Yeah, because art makes you feel good, or it looks really awesome, or it sounds amazing. The way you're using the word liberated seems to me to be different from the way the Buddha uses it. The pleasure of art is dependent upon passion. If one has no passion for sights, sounds, smells, tastes, tactile sensations or ideas and concepts then what's called art and what's called dirt on the ground is felt in the same way, one wouldn't seem more sublime than the other (although I suppose that's debatable). Dirt is something seen, a painting is something seen but when there's no passion for what's seen then a painting is just another sight, nothing special about it. Taking pleasure in art is just a higher form of sense pleasure than say, eating burritos. This isn't to bash on art, just saying that it is not something a bhikkhu should be focused on. I personally love surfing, I think it's way more awesome than any music, painting, or any other form of art that I might otherwise think is awesome, but I don't think bhikkhu's should be surfing because surfing encourages attachment to certain weather conditions and attachment to surfboards and wetsuits (if the water's cold), to the pleasant feelings of riding a wave, and to the look of good waves. However, the Buddha realized that even if one sees the drawbacks in sense pleasure, if one doesn't have another source of pleasure then they won't be able to turn away from sense pleasures like eating burritos, making art, looking at art or hearing art, surfing, or having sex. This is where jhana comes in, this is the sort of pleasure that bhikkhu's are afforded and it is one that is conducive towards the goal because it clears and stills the mind so that one can see things how they really are which induces dispassion, relinquishment, release, knowledge and vision of release, and total unbinding through lack of clinging.

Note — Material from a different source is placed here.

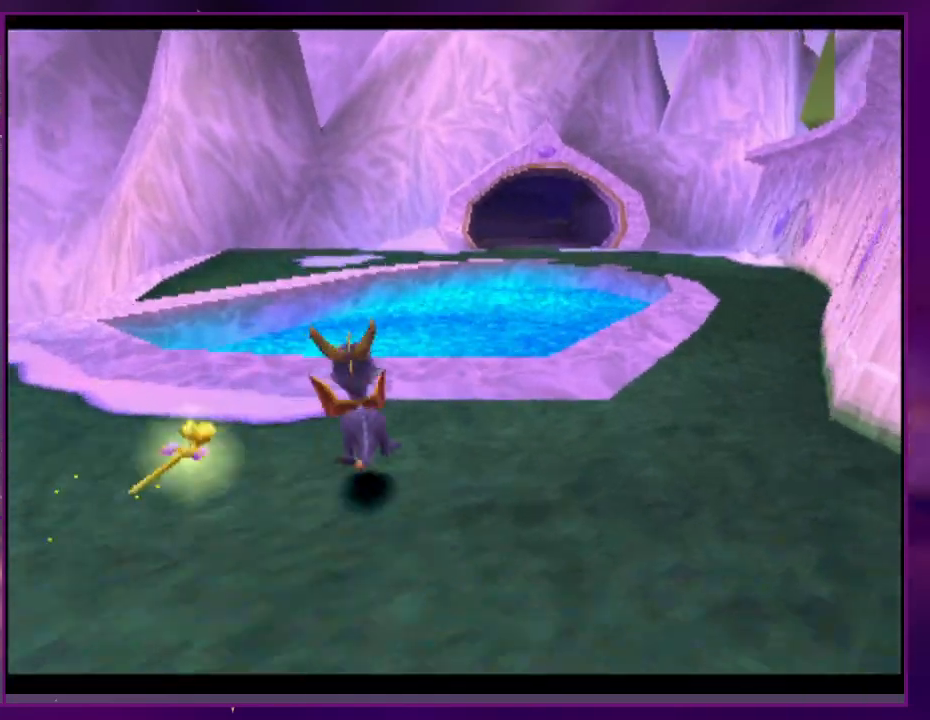
{"dt_ms": 500, "buttons": ["DPAD_RIGHT"], "events": [[467, "DPAD_RIGHT", "down"]]}
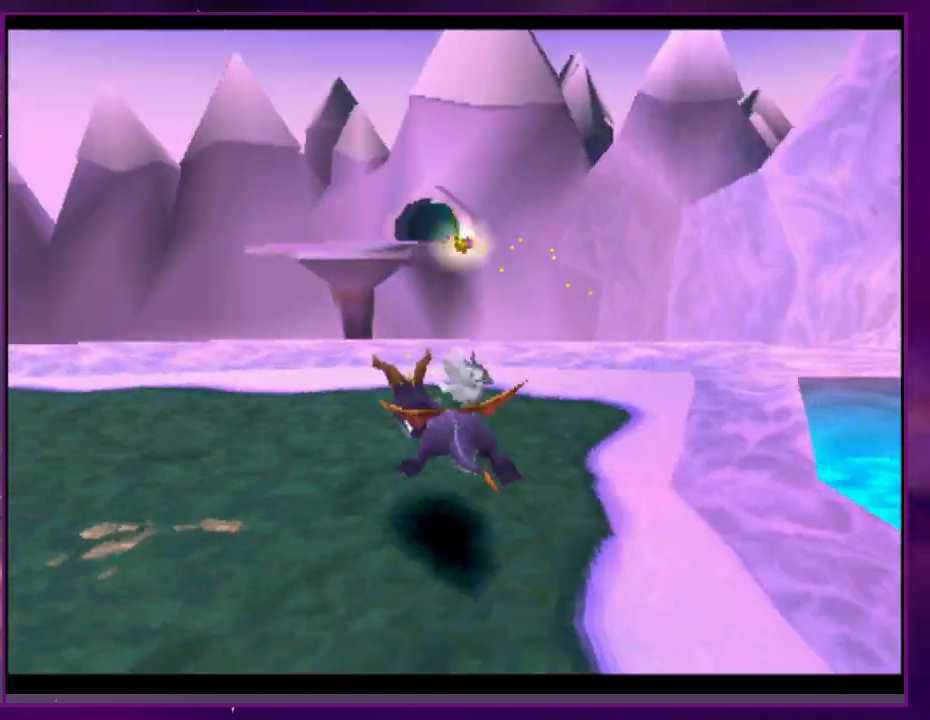
{"dt_ms": 500, "buttons": [], "events": [[67, "DPAD_RIGHT", "up"], [167, "DPAD_RIGHT", "down"], [433, "DPAD_RIGHT", "up"]]}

(mind you, this is just my understanding, others' opinions may differ but it makes sense to me)
Last edited by polarbear101
on Sun Mar 17, 2013 6:40 am, edited 1 time in total.
"I don't envision a single thing that, when developed & cultivated, leads to such great benefit as the mind. The mind, when developed & cultivated, leads to great benefit."
"I don't envision a single thing that, when undeveloped & uncultivated, brings about such suffering & stress as the mind. The mind, when undeveloped & uncultivated, brings about suffering & stress."